The War on Warriors: Behind the Betrayal of the Men Who Keep Us Free
- Author: Pete Hegseth
- Language: English
- Genre: Politics
- Publisher: Broadside Books
- Publication date: June 4, 2024
- Publication place: United States
- Media type: Print
- Pages: 256
- ISBN: 978-0-0633-8942-7

= The War on Warriors =

2024 book by Pete Hegseth

The War on Warriors: Behind the Betrayal of the Men Who Keep Us Free is a 2024 non-fiction book by later United States Secretary of Defense Pete Hegseth. In the book, Hegseth criticizes the US military for its focus on "woke" policies and counter extremism. The book gained sustained attention after Hegseth was nominated to be the Secretary of Defense by US President-elect Donald Trump.

== Contents ==
In the book, Hegseth writes that the "don't ask, don't tell" policy and its end served as a "gateway" and a "camouflage" that opened the door for broader political and ideological changes in the military, which he says undermined the effectiveness of the United States Armed Forces. He wrote that he accepted LGBTQ service members early in his National Guard service, believing that because "America was at war...we needed everybody," but later came to see this mindset as naive, stating that "our good faith was used against us." He compares the American left-wing to a "Jody", military slang for a person who sleeps with the spouse of a serviceperson abroad, saying they "stayed home and wrecked our house. America-wreckers, all of them". He accuses the Pentagon of being consumed by "woke" ideology after the 2020 George Floyd protests, writing they "will not stop until trans-lesbian black females run everything". He criticizes the renaming of U.S. Army installations named for Confederate soldiers and advocates for renaming Fort Liberty back to Fort Bragg; "We should change it back. We should change it back. We should change it back, because legacy matters. My uncle served at Bragg. I served at Bragg.
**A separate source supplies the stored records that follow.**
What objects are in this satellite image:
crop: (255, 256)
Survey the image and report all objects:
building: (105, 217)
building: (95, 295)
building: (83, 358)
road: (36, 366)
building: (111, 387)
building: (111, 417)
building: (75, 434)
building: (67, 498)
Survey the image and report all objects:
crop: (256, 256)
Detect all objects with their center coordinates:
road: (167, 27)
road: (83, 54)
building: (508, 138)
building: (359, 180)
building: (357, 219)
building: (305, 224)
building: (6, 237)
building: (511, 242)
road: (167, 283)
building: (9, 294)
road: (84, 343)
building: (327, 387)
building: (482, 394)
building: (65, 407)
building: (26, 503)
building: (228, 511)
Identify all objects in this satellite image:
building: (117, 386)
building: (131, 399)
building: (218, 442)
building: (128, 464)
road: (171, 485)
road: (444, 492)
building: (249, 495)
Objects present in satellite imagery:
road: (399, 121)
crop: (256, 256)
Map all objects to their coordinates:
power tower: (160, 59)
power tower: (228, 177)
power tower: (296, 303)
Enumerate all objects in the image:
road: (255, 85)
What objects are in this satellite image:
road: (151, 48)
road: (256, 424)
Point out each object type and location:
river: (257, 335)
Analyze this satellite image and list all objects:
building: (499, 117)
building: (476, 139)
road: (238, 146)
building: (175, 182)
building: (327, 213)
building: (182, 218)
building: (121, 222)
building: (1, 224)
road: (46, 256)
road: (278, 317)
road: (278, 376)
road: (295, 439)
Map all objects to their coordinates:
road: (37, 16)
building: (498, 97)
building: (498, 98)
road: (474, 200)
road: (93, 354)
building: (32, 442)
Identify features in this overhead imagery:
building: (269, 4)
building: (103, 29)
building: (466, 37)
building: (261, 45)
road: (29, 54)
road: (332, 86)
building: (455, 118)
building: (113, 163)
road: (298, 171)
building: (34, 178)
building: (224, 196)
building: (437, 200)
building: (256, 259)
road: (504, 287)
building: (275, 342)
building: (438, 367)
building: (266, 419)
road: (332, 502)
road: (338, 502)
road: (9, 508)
It breaks a generational link".

In the book, Hegseth criticizes "woke" generals and leaders of elite service academies for promoting diversity, equity, and inclusion (DEI), which he says left the US military weak and "effeminate"; "Turns out, all the 'diversity' recruiting messages made certain kids—white kids—feel like they're not wanted". He criticizes efforts to counter extremism within the US military, writing that "Rooting out 'extremism,' today's generals push rank-and-file patriots out of their formations". He criticizes the Geneva Conventions, writing "The key question of our generation—of the wars in Iraq and Afghanistan—is way more complicated: what do you do if your enemy does not honor the Geneva conventions? We never got an answer. Only more war. More casualties. And no victory." He calls on the US to ignore the convention, writing "Would that not be an incentive for the other side to reconsider their barbarism? Hey, Al Qaeda: if you surrender, we might spare your life. If you do not, we will rip your arms off and feed them to hogs." He continues by saying "We are just fighting with one hand behind our back—and the enemy knows it ... If our warriors are forced to follow rules arbitrarily and asked to sacrifice more lives so that international tribunals feel better about themselves, aren't we just better off winning our wars according to our own rules?!" and also says "Who cares what other countries think?"

== Publication ==
The 256-page book was published by Broadside Books on June 4, 2024.

== Reception ==

The contents of the book gained sustained attention in 2024 after US President-elect Donald Trump nominated Hegseth to serve as the United States Secretary of Defense.

Ahead of confirmation hearings to become the Secretary of Defense, Hegseth disclosed he received a $348,000 advance from HarperCollins for the book.